Rosethorn: But if she does follow through, another set of problems emerge, not in the least of which is this peculiar pattern among male characters to seem, on the one hand, sexually confident and strong willed, and on the other, needy, possessive and totally incapable of understanding the mutual respect necessary in a concept like “one night stand.”
This dilemma, the sense of damned if you do, damned if you don’t traps in one’s social space was what philosopher Marilyn Frye identified as a hallmark of sexism in her well-known piece “Oppression.” In the course of our conversation we both remembered instances where we tried to navigate issues of sexual agency with men, trying to roleplay sex with confidence while not running the risk of losing control of one’s agency to a man who would thereafter only see your character as a sex toy. Even when one does expertly pilot their way around those jagged shoals, however, we still encounter men who may be creepy or needy about sex and who sometimes channel real life desires into ERP, hoping it will be an immediate path to something more real.
I’ve dealt with this more than once myself. One male roleplayer sought repeatedly, through OOC means, to get into a relationship with my character. I repeatedly rebuffed him, even explicitly stating that my character was not interested in men and that this was a non-negotiable aspect of who she was. His reply was to tell me that this wouldn’t stop him from trying and that he still had ‘hope.’
Yet in the midst of all of this Rosethorn loves roleplay and has said that over the years she’s built up the confidence necessary to deal with the less pleasant quarters of these communities, and I would say the same. Both her and I get a tremendous amount of value out of our RP, erotic and non. ERP can be a great way of expressing the sexual side of a complicated character and exploring the intimate sides of such a person. A lot of RP I’ve done that’s shaded in and out of ERP often involved character development. Rosethorn remains optimistic and upbeat about roleplay in general and I asked her for her advice to anyone who wants to avoid the drama and opprobrium that comes with ERP:
Rosethorn: The short answer is to remain in character, to keep good company and be discreet, to cultivate mystique and to keep drama confined into IC terms, where it may be dealt with.
And the long answer?
Rosethorn: I believe players should roleplay that which excites them, genuinely excites them, with honesty to their characters and not a care at all of the disapproval others. There’s a certain rare pleasure in slipping into a persona you really enjoy, something which can’t be experienced in real life, and I think to squander that valuable resource of self-expression, or to somehow silence ones creative urges in shame inflicted by another’s insecure judgement is monumentally dishonest to one’s own integrity.

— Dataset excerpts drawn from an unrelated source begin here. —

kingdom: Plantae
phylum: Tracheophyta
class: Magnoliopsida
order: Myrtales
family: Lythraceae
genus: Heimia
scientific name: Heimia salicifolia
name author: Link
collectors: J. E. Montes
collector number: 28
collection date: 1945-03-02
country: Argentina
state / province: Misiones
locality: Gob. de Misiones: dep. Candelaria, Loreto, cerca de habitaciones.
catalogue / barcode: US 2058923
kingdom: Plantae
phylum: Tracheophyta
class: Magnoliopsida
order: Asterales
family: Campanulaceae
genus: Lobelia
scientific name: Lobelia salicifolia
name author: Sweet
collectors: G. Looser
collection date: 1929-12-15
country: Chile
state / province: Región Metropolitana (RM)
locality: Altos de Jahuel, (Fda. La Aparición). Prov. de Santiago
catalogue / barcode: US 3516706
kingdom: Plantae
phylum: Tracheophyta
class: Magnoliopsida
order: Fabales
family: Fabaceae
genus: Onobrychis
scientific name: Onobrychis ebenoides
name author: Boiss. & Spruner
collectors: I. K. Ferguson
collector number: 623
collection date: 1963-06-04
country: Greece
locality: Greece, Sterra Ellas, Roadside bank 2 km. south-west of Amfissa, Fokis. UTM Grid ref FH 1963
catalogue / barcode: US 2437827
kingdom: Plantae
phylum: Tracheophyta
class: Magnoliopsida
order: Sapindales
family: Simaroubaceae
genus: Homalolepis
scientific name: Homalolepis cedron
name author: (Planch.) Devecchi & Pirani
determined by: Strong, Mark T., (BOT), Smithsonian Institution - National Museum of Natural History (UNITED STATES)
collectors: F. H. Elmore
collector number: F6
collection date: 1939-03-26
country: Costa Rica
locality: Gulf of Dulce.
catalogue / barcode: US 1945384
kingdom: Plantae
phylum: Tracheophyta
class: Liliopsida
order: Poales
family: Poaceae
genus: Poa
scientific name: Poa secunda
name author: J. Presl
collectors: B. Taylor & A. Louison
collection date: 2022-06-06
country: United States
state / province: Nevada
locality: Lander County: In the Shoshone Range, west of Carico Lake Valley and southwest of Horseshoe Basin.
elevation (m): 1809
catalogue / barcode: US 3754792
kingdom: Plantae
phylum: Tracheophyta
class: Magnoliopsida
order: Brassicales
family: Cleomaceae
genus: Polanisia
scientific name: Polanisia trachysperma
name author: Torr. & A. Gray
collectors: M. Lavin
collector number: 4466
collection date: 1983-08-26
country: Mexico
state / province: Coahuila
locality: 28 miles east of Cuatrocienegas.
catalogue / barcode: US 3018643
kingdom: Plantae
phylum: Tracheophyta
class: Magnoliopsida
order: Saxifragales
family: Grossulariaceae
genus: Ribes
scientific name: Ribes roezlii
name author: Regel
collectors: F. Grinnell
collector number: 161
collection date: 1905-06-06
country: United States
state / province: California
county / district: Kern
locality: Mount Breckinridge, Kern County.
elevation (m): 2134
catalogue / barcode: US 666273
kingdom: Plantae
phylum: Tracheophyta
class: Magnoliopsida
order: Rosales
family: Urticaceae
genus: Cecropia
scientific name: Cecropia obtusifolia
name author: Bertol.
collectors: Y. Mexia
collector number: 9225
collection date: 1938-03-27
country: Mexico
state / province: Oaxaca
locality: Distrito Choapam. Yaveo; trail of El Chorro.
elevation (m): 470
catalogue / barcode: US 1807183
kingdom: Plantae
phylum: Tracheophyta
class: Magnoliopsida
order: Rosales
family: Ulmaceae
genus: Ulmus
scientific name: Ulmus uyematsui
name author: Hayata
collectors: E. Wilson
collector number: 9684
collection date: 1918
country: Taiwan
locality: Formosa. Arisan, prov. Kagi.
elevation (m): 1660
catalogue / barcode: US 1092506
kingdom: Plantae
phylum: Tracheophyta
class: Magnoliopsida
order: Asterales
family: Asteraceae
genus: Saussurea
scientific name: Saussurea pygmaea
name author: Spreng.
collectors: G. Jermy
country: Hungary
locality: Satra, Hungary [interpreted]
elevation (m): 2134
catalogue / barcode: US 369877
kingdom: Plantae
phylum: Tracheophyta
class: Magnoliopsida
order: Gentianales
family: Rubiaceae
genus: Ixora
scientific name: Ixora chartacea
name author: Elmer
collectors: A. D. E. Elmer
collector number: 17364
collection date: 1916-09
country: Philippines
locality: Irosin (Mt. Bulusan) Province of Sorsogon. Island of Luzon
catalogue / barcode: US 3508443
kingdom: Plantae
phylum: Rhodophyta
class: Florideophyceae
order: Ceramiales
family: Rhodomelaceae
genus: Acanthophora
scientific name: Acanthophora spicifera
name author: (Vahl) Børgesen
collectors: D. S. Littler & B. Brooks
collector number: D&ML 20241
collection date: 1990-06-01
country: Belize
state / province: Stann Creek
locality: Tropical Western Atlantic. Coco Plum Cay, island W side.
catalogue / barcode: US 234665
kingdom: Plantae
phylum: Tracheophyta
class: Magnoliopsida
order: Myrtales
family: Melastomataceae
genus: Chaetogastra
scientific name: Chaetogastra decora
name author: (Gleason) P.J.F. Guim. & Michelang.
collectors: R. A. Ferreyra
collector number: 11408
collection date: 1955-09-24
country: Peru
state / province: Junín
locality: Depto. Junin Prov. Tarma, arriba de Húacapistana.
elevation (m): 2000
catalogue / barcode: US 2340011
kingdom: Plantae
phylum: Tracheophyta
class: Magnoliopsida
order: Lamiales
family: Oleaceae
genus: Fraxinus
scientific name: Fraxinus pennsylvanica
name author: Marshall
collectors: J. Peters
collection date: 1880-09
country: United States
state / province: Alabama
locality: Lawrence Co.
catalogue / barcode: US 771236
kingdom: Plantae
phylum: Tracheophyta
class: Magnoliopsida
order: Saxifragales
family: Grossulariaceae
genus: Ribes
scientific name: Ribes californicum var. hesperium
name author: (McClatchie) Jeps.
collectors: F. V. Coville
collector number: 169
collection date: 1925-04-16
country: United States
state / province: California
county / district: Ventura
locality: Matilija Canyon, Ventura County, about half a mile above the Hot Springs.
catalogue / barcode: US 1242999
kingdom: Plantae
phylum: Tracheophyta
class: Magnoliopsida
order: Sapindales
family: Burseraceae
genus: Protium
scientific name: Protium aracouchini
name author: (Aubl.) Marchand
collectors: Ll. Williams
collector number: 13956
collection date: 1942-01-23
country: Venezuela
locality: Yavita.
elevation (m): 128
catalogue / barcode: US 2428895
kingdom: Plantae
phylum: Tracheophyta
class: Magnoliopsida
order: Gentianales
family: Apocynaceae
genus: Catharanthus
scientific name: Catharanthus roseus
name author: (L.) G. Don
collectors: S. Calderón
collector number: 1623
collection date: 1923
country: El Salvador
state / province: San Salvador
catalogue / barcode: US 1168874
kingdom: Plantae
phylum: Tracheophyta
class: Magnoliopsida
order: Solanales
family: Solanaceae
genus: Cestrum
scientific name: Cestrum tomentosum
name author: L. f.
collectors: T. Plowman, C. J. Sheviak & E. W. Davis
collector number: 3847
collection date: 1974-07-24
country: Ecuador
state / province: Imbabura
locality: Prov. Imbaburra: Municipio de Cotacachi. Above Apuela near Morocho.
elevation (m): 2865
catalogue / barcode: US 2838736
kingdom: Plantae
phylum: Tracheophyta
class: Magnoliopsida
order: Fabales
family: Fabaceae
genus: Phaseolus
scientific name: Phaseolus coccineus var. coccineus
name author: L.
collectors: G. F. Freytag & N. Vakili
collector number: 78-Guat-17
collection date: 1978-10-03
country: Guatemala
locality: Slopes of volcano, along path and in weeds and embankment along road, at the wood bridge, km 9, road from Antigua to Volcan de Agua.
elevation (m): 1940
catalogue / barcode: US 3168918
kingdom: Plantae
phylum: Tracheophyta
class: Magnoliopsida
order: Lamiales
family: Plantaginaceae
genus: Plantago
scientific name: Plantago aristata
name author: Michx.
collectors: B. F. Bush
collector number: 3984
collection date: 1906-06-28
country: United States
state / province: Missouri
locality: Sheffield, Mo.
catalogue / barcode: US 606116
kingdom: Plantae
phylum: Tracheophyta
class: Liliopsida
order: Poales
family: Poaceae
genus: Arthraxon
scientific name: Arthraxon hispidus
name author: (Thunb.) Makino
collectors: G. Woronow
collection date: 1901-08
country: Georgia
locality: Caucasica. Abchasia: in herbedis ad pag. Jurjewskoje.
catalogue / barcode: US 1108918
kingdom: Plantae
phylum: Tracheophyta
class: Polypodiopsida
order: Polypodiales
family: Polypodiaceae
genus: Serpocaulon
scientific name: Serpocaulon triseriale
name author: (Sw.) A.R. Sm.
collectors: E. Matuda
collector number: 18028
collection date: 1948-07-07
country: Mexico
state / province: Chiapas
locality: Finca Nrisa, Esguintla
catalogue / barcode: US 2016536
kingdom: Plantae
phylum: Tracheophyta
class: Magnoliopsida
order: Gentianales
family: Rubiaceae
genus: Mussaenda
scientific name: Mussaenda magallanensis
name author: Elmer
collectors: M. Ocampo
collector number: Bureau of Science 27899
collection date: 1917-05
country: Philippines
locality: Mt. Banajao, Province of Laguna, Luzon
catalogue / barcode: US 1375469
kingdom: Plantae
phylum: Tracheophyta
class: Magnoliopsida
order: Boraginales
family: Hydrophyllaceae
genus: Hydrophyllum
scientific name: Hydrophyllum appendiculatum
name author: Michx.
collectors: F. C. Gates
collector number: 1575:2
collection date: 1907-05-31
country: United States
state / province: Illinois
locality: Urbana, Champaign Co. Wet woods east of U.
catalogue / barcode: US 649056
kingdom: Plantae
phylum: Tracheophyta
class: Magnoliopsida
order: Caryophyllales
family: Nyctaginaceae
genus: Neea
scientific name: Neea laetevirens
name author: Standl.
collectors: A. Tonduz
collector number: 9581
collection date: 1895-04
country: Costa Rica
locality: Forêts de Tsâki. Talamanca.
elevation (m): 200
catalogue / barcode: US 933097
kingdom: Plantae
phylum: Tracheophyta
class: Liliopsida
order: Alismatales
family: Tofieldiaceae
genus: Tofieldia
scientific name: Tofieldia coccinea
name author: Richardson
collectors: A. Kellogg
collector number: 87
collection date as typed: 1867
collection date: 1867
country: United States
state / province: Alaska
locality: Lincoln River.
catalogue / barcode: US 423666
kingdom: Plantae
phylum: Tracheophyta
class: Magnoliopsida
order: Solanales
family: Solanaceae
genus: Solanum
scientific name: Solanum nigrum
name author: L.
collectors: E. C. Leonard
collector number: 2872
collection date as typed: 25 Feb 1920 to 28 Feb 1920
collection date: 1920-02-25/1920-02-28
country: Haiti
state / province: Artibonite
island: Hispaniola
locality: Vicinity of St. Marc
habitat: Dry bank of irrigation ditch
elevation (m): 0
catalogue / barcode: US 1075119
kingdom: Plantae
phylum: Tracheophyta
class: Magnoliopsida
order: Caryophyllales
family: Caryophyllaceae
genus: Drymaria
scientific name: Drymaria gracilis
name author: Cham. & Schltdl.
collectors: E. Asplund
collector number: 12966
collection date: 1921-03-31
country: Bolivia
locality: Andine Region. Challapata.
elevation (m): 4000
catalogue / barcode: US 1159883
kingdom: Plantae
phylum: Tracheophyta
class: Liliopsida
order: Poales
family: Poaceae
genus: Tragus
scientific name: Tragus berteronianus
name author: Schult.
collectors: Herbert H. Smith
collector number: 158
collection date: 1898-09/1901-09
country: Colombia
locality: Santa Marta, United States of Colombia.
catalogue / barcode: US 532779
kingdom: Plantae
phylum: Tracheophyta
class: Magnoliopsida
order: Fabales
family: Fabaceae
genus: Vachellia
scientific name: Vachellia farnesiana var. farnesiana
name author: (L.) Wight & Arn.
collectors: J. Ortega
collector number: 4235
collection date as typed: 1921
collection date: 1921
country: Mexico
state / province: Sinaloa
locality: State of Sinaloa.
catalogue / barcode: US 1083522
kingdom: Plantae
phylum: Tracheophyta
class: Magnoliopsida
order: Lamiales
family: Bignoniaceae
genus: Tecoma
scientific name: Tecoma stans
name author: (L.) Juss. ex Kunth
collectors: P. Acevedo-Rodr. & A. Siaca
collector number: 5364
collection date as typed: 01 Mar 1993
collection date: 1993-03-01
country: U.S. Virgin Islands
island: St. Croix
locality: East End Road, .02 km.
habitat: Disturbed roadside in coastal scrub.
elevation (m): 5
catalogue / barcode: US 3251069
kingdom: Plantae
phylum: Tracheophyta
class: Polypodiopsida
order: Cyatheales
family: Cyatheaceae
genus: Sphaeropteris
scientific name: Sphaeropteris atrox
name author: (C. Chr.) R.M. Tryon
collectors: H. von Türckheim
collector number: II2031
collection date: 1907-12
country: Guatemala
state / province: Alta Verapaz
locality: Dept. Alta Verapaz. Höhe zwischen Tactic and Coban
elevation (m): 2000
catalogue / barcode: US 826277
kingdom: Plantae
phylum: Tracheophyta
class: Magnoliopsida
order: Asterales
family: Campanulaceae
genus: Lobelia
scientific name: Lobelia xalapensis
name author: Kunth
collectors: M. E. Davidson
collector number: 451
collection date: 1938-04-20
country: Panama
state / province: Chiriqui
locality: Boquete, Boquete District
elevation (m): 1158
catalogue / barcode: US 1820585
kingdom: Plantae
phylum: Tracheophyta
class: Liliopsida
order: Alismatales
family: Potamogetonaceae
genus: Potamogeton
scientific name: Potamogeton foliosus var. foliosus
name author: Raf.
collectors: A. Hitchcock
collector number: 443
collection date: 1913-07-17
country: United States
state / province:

To be honest, sexuality is not at all a valid metric of the strength of a character of any gender. Strong characters are believable, a complex interconnection of desires, urges, vices, virtues, tempers and intellects. Play a strong character by exploring every facet of her persona, from her emotions to her desires to her taste in bedmates, and do it honestly. And players who disapprove of honesty are probably not worth your time.